» WORK INSTRUCTIONS: Pull out every line below that contains the word "Zabrzu".

» AVAILABLE DATA:

▽

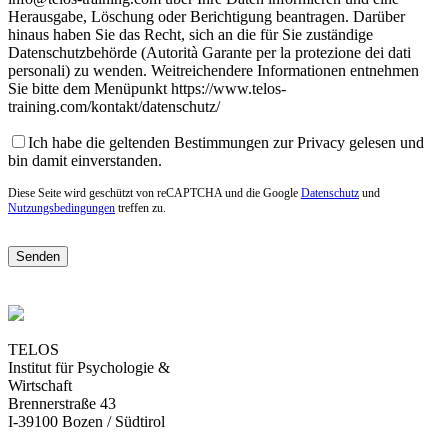
Herausgabe, Löschung oder Berichtigung beantragen. Darüber
hinaus haben Sie das Recht, sich an die für Sie zuständige
Datenschutzbehörde (Autorità Garante per la protezione dei dati
personali) zu wenden. Weitreichendere Informationen entnehmen
Sie bitte dem Menüpunkt https://www.telos-
training.com/kontakt/datenschutz/
Ich habe die geltenden Bestimmungen zur Privacy gelesen und
bin damit einverstanden.
Diese Seite wird geschützt von reCAPTCHA und die Google
Datenschutz
und
Nutzungsbedingungen
treffen zu.
TELOS
Institut für Psychologie &
Wirtschaft
Brennerstraße 43
I-39100 Bozen / Südtirol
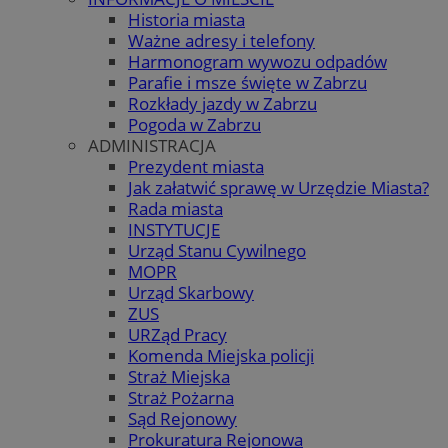
Historia miasta
Ważne adresy i telefony
Harmonogram wywozu odpadów
Parafie i msze święte w Zabrzu
Rozkłady jazdy w Zabrzu
Pogoda w Zabrzu
ADMINISTRACJA
Prezydent miasta
Jak załatwić sprawę w Urzędzie Miasta?
Rada miasta
INSTYTUCJE
Urząd Stanu Cywilnego
MOPR
Urząd Skarbowy
ZUS
URZąd Pracy
Komenda Miejska policji
Straż Miejska
Straż Pożarna
Sąd Rejonowy
Prokuratura Rejonowa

△

» ANSWER FOR THIS EXERCISE:
Parafie i msze święte w Zabrzu
Rozkłady jazdy w Zabrzu
Pogoda w Zabrzu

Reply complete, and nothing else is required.